Most of the other kids of his generation now had serious habits, and Ryan knew that made them unreliable, as well as dishonest. So Ryan could see why Wayne had come to rely on him more and more in the last year or so, and maybe that’s why Adam had started to use him too.

 

But what should he do now? The money seemed like a decent gesture from Adam, but the drugs didn’t seem right somehow. It was like a pick ‘n mix from Wayne’s stock, and looked as if it had been put together with care, and that just didn’t seem like Wayne at all. If he’d had been a corporate motto it would have been, ‘we don’t care.’

 

So Ryan took a closer look at the gear in the bag. He didn’t recognise a couple of the pills at all, so he picked them up, got up and went to the loo, took a leak and chucked the pills in before he flushed.

 

Back in his room he took three twenties from the middle of the pile of notes, put them in his pocket and put the rest into the plastic bag with the pills. And then he put the bag of dope in too, and sealed the lot with a rubber band.

 

He went downstairs, got his brother’s bike and cycled to the old garage block, just a few minutes from the house. It was after 10am and there was absolutely no-one about, so Ryan pulled the bag out of his pocket and pushed it up under the eaves at one end of the block. It was a place that he’d used before, but told no-one else about. Everyone he knew was a thief, including his mum.

 

Ryan went home, and for the first time since he’d seen those blue lights on the M6 he started to relax just a bit. He’d keep his head down, give it a few days, and see what happened. Perhaps he was being too suspicious about Adam, but if not then Ryan was confident that he could take care of himself. Throughout his life everyone posh, and especially teachers, had underestimated Ryan Wilson. He knew that they had, and so maybe Adam had made the same mistake.

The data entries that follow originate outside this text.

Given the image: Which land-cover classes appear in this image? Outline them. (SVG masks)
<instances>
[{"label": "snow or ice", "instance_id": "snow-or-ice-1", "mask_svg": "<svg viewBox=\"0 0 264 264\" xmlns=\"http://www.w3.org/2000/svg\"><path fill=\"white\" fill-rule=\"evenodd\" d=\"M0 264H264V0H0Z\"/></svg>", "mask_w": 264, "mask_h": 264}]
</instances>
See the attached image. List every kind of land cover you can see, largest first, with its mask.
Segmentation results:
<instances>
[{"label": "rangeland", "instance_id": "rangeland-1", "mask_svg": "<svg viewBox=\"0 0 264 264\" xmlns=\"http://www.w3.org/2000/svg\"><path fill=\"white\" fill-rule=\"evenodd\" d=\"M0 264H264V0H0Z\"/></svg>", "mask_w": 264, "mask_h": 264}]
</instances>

Hall spent the rest of the day going through the written output of the investigation to date, forcing himself to concentrate on every detail. It summarised the work done by almost twenty coppers over two shifts. And while there was a lot of it, very little looked useful.

 

Door-to-door had generated remarkably little. No-one had even seen Amy near the wood, suggesting that even though the body had been found very close to the Queen’s Road entrance she might have gone in elsewhere, either by another path or even from the golf course. Hall looked again at the pictures of her shoes: but they just didn’t look muddy enough to have walked a long way along the paths. The bottoms of her jeans were clean too. So she must have walked up from Queen’s Road.

 

The fingertip search of the locus hadn’t generated anything either, although that was less of a surprise, because unless either the assailant or Amy had dropped something there’d probably be nothing to find. Hall needed to decide whether to extend the area of the fingertip search the next morning, but given the cost he decided not to. He emailed his decision, copied Robinson and the finance team, and then checked the rest of his email.

 

There was one from his wife, simply called URGENT. Hall read it, reached for his phone, then put it back down again. There wasn’t much point calling, and what would he have said anyway? For months he’d half expected this, but not in email form. And certainly not today.

 

Of course Carol knew that she couldn’t have picked a worse time to tell him that their marriage was over, but she wanted to let him know at work, so they could talk about the arrangements that evening. She said there was no-one else, that she was sure that it was for the best, and that she didn’t want him to try to persuade her to stay. She obviously had it all worked out.